#### WHAT YOU HAVE TO DO:
Arrange the lines below as a numbered list, omitting every blank line.

(Data items)
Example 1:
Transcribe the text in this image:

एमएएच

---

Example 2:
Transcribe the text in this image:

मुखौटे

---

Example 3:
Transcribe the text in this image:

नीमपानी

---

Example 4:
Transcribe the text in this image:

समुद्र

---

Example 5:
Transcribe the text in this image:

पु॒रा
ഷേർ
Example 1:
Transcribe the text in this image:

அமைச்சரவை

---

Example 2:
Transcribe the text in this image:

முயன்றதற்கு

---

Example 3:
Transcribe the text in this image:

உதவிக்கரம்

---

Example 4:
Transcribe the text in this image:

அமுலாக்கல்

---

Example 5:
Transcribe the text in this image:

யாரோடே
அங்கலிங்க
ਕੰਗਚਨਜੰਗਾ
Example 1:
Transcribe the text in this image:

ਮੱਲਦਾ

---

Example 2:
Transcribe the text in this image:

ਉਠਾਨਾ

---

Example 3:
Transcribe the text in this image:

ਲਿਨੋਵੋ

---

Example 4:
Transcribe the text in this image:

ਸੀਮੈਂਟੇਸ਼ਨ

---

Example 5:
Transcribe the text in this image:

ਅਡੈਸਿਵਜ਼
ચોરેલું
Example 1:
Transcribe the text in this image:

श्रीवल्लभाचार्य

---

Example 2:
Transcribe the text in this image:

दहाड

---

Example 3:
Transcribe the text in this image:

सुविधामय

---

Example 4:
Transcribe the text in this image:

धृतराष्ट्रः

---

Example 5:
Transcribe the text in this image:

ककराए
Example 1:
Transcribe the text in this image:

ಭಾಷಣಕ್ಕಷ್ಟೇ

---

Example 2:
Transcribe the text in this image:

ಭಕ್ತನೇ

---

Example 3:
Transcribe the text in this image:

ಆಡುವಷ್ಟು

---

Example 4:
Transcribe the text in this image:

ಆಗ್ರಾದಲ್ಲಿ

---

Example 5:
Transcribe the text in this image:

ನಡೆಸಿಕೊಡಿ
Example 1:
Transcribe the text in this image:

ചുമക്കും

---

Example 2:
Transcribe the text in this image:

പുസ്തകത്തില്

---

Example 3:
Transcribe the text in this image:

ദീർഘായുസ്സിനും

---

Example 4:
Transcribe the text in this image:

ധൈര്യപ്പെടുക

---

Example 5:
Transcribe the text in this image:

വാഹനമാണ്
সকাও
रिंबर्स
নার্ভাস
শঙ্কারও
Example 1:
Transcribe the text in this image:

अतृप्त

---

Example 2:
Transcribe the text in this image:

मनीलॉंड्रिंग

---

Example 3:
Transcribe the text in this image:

#### TASK SOLUTION:
1. Example 1:
2. Transcribe the text in this image:
3. एमएएच
4. ---
5. Example 2:
6. Transcribe the text in this image:
7. मुखौटे
8. ---
9. Example 3:
10. Transcribe the text in this image:
11. नीमपानी
12. ---
13. Example 4:
14. Transcribe the text in this image:
15. समुद्र
16. ---
17. Example 5:
18. Transcribe the text in this image:
19. पु॒रा
20. ഷേർ
21. Example 1:
22. Transcribe the text in this image:
23. அமைச்சரவை
24. ---
25. Example 2:
26. Transcribe the text in this image:
27. முயன்றதற்கு
28. ---
29. Example 3:
30. Transcribe the text in this image:
31. உதவிக்கரம்
32. ---
33. Example 4:
34. Transcribe the text in this image:
35. அமுலாக்கல்
36. ---
37. Example 5:
38. Transcribe the text in this image:
39. யாரோடே
40. அங்கலிங்க
41. ਕੰਗਚਨਜੰਗਾ
42. Example 1:
43. Transcribe the text in this image:
44. ਮੱਲਦਾ
45. ---
46. Example 2:
47. Transcribe the text in this image:
48. ਉਠਾਨਾ
49. ---
50. Example 3:
51. Transcribe the text in this image:
52. ਲਿਨੋਵੋ
53. ---
54. Example 4:
55. Transcribe the text in this image:
56. ਸੀਮੈਂਟੇਸ਼ਨ
57. ---
58. Example 5:
59. Transcribe the text in this image:
60. ਅਡੈਸਿਵਜ਼
61. ચોરેલું
62. Example 1:
63. Transcribe the text in this image:
64. श्रीवल्लभाचार्य
65. ---
66. Example 2:
67. Transcribe the text in this image:
68. दहाड
69. ---
70. Example 3:
71. Transcribe the text in this image:
72. सुविधामय
73. ---
74. Example 4:
75. Transcribe the text in this image:
76. धृतराष्ट्रः
77. ---
78. Example 5:
79. Transcribe the text in this image:
80. ककराए
81. Example 1:
82. Transcribe the text in this image:
83. ಭಾಷಣಕ್ಕಷ್ಟೇ
84. ---
85. Example 2:
86. Transcribe the text in this image:
87. ಭಕ್ತನೇ
88. ---
89. Example 3:
90. Transcribe the text in this image:
91. ಆಡುವಷ್ಟು
92. ---
93. Example 4:
94. Transcribe the text in this image:
95. ಆಗ್ರಾದಲ್ಲಿ
96. ---
97. Example 5:
98. Transcribe the text in this image:
99. ನಡೆಸಿಕೊಡಿ
100. Example 1:
101. Transcribe the text in this image:
102. ചുമക്കും
103. ---
104. Example 2:
105. Transcribe the text in this image:
106. പുസ്തകത്തില്
107. ---
108. Example 3:
109. Transcribe the text in this image:
110. ദീർഘായുസ്സിനും
111. ---
112. Example 4:
113. Transcribe the text in this image:
114. ധൈര്യപ്പെടുക
115. ---
116. Example 5:
117. Transcribe the text in this image:
118. വാഹനമാണ്
119. সকাও
120. रिंबर्स
121. নার্ভাস
122. শঙ্কারও
123. Example 1:
124. Transcribe the text in this image:
125. अतृप्त
126. ---
127. Example 2:
128. Transcribe the text in this image:
129. मनीलॉंड्रिंग
130. ---
131. Example 3:
132. Transcribe the text in this image:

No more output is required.